TRUMP-BACKED CANDIDATE WINS SENATE PRIMARY: Bill Hagerty, Trump’s former ambassador to Japan, won the Republican primary to replace retiring Sen. Lamar Alexander (R-Tenn.), besting Nashville surgeon Manny Sethi who challenged Hagerty over his support for Jeb Bush in 2016 and backing of now-Sen. Mitt Romney (R-Utah) before that, Colby Itkowitz and David Weigel report.

Democrats saw a shocker on their side: “A political novice, Marquita Bradshaw pulled out the victory,” the Nashville Tennessean’s Emily R. West and Samuel Hardiman report.

  • Bradshaw’s victory is the first defeat of a Democratic Senatorial Campaign Committee-backed candidate since 2010, per our colleaguesNational Democrats were backing Army veteran and attorney James Mackler, who raised $2.1 million.

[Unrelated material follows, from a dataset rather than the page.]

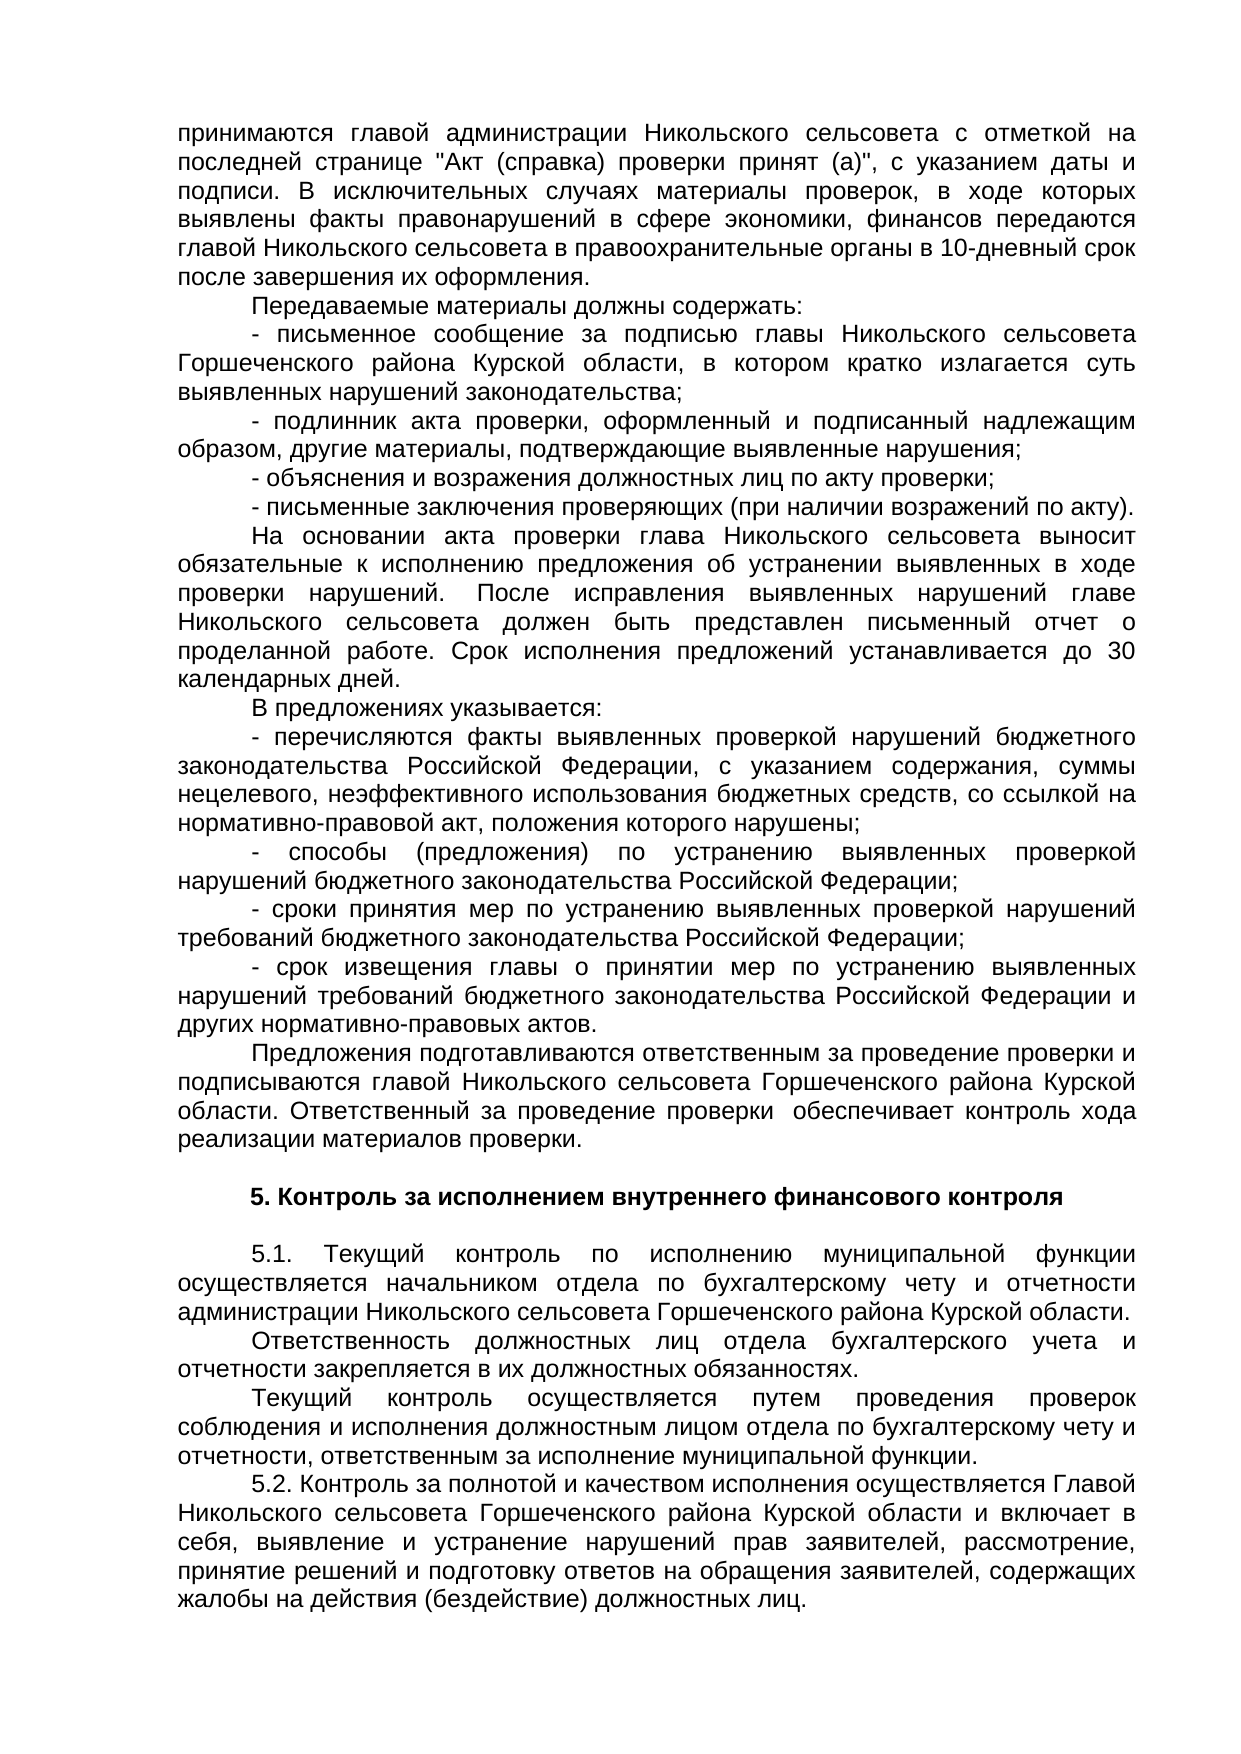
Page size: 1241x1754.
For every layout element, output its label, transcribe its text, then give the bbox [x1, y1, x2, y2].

An environmentalist, Bradshaw hasn’t filed a report on her spending.

ELSEWHERE ON THE TRAIL:

Biden faces new scrutiny on race after comments about Black and Latino diversity: The former vice president drew distinctions between the two populations during interviews with Black and Hispanic journalists, the Associated Press's Bill Barrow reports.

  • “By the way, what you all know but most people don’t know, unlike the African American community, with notable exceptions, the Latino community is an incredibly diverse community with incredibly different attitudes about different things,” Biden said to a Latina reporter from National Public Radio in an interview released Thursday.
  • Biden camp's response: Symone Sanders, a top Biden adviser said, “The video that is circulating is conveniently cut to make this about racial diversity, but that’s not the case.”

Kayne's presidential campaign is being boosted by GOP operatives: “At least six operatives who have been prominently involved in the Republican political world have been linked to Kanye West's captivating 11th-hour independent 2020 presidential bid,” ABC News's Beatrice Peterson, Terrance Smith, Soo Rin Kim, and Jeffrey Cook report.